# WHAT IS EXPECTED
Would you return the listing exactly as written, apart from its pictures?
◇ ◇ ◇ ◇ ◇
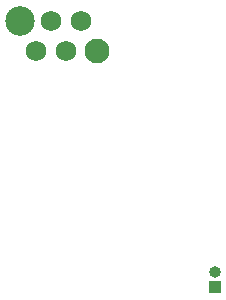
<source format=gbr>
%TF.GenerationSoftware,KiCad,Pcbnew,7.0.10*%
%TF.CreationDate,2025-01-28T16:46:30+01:00*%
%TF.ProjectId,LED_Wled,4c45445f-576c-4656-942e-6b696361645f,rev?*%
%TF.SameCoordinates,Original*%
%TF.FileFunction,Soldermask,Bot*%
%TF.FilePolarity,Negative*%
%FSLAX46Y46*%
G04 Gerber Fmt 4.6, Leading zero omitted, Abs format (unit mm)*
G04 Created by KiCad (PCBNEW 7.0.10) date 2025-01-28 16:46:30*
%MOMM*%
%LPD*%
G01*
G04 APERTURE LIST*
%ADD10C,2.100000*%
%ADD11C,2.500000*%
%ADD12C,1.750000*%
%ADD13R,1.000000X1.000000*%
%ADD14O,1.000000X1.000000*%
G04 APERTURE END LIST*
D10*
%TO.C,J1*%
X102910000Y-51245000D03*
D11*
X96440000Y-48705000D03*
D12*
X97770000Y-51245000D03*
X99040000Y-48705000D03*
X100310000Y-51245000D03*
X101580000Y-48705000D03*
%TD*%
D13*
%TO.C,BOOT1*%
X112900000Y-71200000D03*
D14*
X112900000Y-69930000D03*
%TD*%
M02*

</source>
◇ ◇ ◇ ◇ ◇
# RESULT OF THIS EXERCISE
<source format=gbr>
%TF.GenerationSoftware,KiCad,Pcbnew,7.0.10*%
%TF.CreationDate,2025-01-28T16:46:30+01:00*%
%TF.ProjectId,LED_Wled,4c45445f-576c-4656-942e-6b696361645f,rev?*%
%TF.SameCoordinates,Original*%
%TF.FileFunction,Soldermask,Bot*%
%TF.FilePolarity,Negative*%
%FSLAX46Y46*%
G04 Gerber Fmt 4.6, Leading zero omitted, Abs format (unit mm)*
G04 Created by KiCad (PCBNEW 7.0.10) date 2025-01-28 16:46:30*
%MOMM*%
%LPD*%
G01*
G04 APERTURE LIST*
%ADD10C,2.100000*%
%ADD11C,2.500000*%
%ADD12C,1.750000*%
%ADD13R,1.000000X1.000000*%
%ADD14O,1.000000X1.000000*%
G04 APERTURE END LIST*
D10*
%TO.C,J1*%
X102910000Y-51245000D03*
D11*
X96440000Y-48705000D03*
D12*
X97770000Y-51245000D03*
X99040000Y-48705000D03*
X100310000Y-51245000D03*
X101580000Y-48705000D03*
%TD*%
D13*
%TO.C,BOOT1*%
X112900000Y-71200000D03*
D14*
X112900000Y-69930000D03*
%TD*%
M02*

</source>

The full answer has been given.